Türkiye Cumhuriyeti Vatandaşı Olmaktan Gurur Duymak

Türkiye Cumhuriyeti Vatandaşı Olmaktan Gurur Duymak

15 Ağustos’ta Alaska’da Trump–Putin görüşmesinin ardından bu kez Washington’da dikkat çekici bir buluşma gerçekleşti. Ukrayna Devlet Başkanı Zelenski, yanında NATO Genel Sekreteri, Fransa Cumhurbaşkanı, Almanya ve İtalya başbakanlarıyla birlikte Beyaz Saray’a çıktı. Amaç, Trump karşısında Ukrayna’yı yalnız bırakmamak, savaşın bir oldu-bittiyle bitirilmesine engel olmaktı. Ancak karşılarında Trump olunca hiçbir şey öngörülemezdi. Daha önce diplomasi teamüllerini hiçe sayarak Zelenski’yi kovmaktan beter eden Trump’tan yine farklı bir tablo beklenemezdi. Basına yansıyan kareler ise Batı’nın içine düştüğü acziyeti bir kez daha gözler önüne serdi.

Bir fotoğrafta Avrupalı liderler Oval Ofis’te ders dinler gibi Trump’ın karşısına dizilmişti, diğerinde ise koridorda, kapının önünde boncuk gibi yan yana oturtulmuş, Trump’ı bekliyorlardı. Macron’dan Ursula Von Der Leyen’e kadar herkes boynu bükük, adeta öğrenci edasında sıraya girmiş gibiydi. Bu görüntüler, Batı’nın aslında nasıl iradesizleştiğinin ve Trump gibi dengesiz bir figür karşısında bile nasıl küçüldüğünün resmiydi.

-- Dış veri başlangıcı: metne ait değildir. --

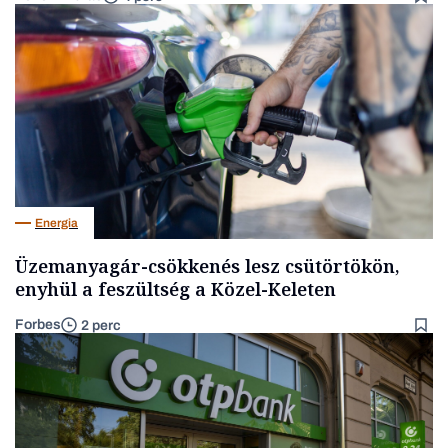
Energia
Üzemanyagár-csökkenés lesz csütörtökön,
enyhül a feszültség a Közel-Keleten
Forbes
2 perc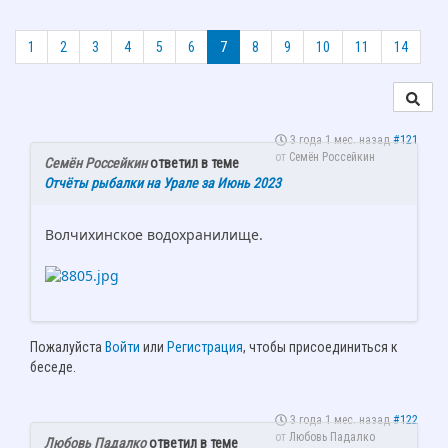
1
2
3
4
5
6
7
8
9
10
11
14
3 года 1 мес. назад
#121
от
Семён Россейкин
Семён Россейкин
ответил в теме
Отчёты рыбалки на Урале за Июнь 2023
Волчихинское водохранилище.
Пожалуйста
Войти
или
Регистрация
, чтобы присоединиться к
беседе.
3 года 1 мес. назад
#122
от
Любовь Падалко
Любовь Падалко
ответил в теме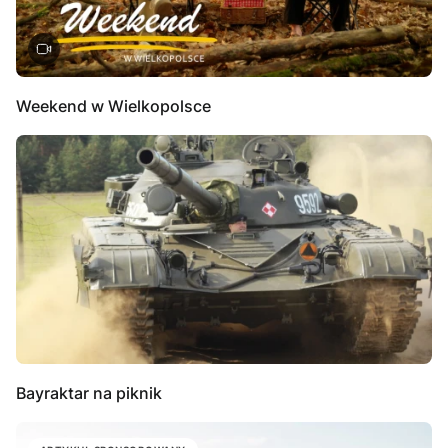
Weekend w Wielkopolsce
Bayraktar na piknik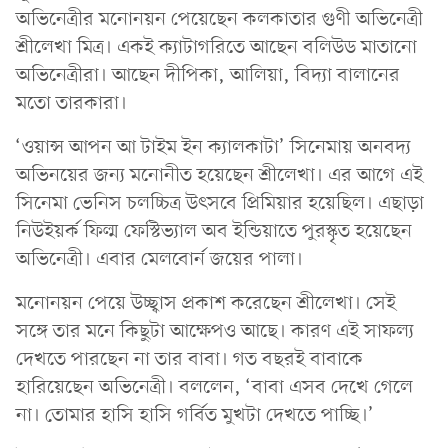
অভিনেত্রীর মনোনয়ন পেয়েছেন কলকাতার গুণী অভিনেত্রী
শ্রীলেখা মিত্র। একই ক্যাটাগরিতে আছেন বলিউড মাতানো
অভিনেত্রীরা। আছেন দীপিকা, আলিয়া, বিদ্যা বালানের
মতো তারকারা।
‘ওয়ান্স আপন আ টাইম ইন ক্যালকাটা’ সিনেমায় অনবদ্য
অভিনয়ের জন্য মনোনীত হয়েছেন শ্রীলেখা। এর আগে এই
সিনেমা ভেনিস চলচ্চিত্র উৎসবে প্রিমিয়ার হয়েছিল। এছাড়া
নিউইয়র্ক ফিল্ম ফেস্টিভ্যাল অব ইন্ডিয়াতে পুরস্কৃত হয়েছেন
অভিনেত্রী। এবার মেলবোর্ন জয়ের পালা।
মনোনয়ন পেয়ে উচ্ছ্বাস প্রকাশ করেছেন শ্রীলেখা। সেই
সঙ্গে তার মনে কিছুটা আক্ষেপও আছে। কারণ এই সাফল্য
দেখতে পারছেন না তার বাবা। গত বছরই বাবাকে
হারিয়েছেন অভিনেত্রী। বললেন, ‘বাবা এসব দেখে গেলে
না। তোমার হাসি হাসি গর্বিত মুখটা দেখতে পাচ্ছি।’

Trump’ın olaya bakış açısı ise çok daha farklıydı. Onun derdi, Ukrayna topraklarının geleceğinden çok, orada bulunan ve stratejik öneme sahip nadir toprak elementleri ve madenlerdi. Trump, bu değerli madenlere el koymayı hesap ederken, Rusya’nın şu anda kontrol ettiği bölgelerin de Moskova’ya bırakılmasıyla savaşın bitirilmesini istiyordu. Zelenski ise toprak bütünlüğünden taviz vermeye yanaşmıyor, Avrupa da savaşı uzatarak en azından Rusya’nın enerjisini burada tüketmesini ve Avrupa’ya ulaşamamasını sağlamayı hedefliyordu.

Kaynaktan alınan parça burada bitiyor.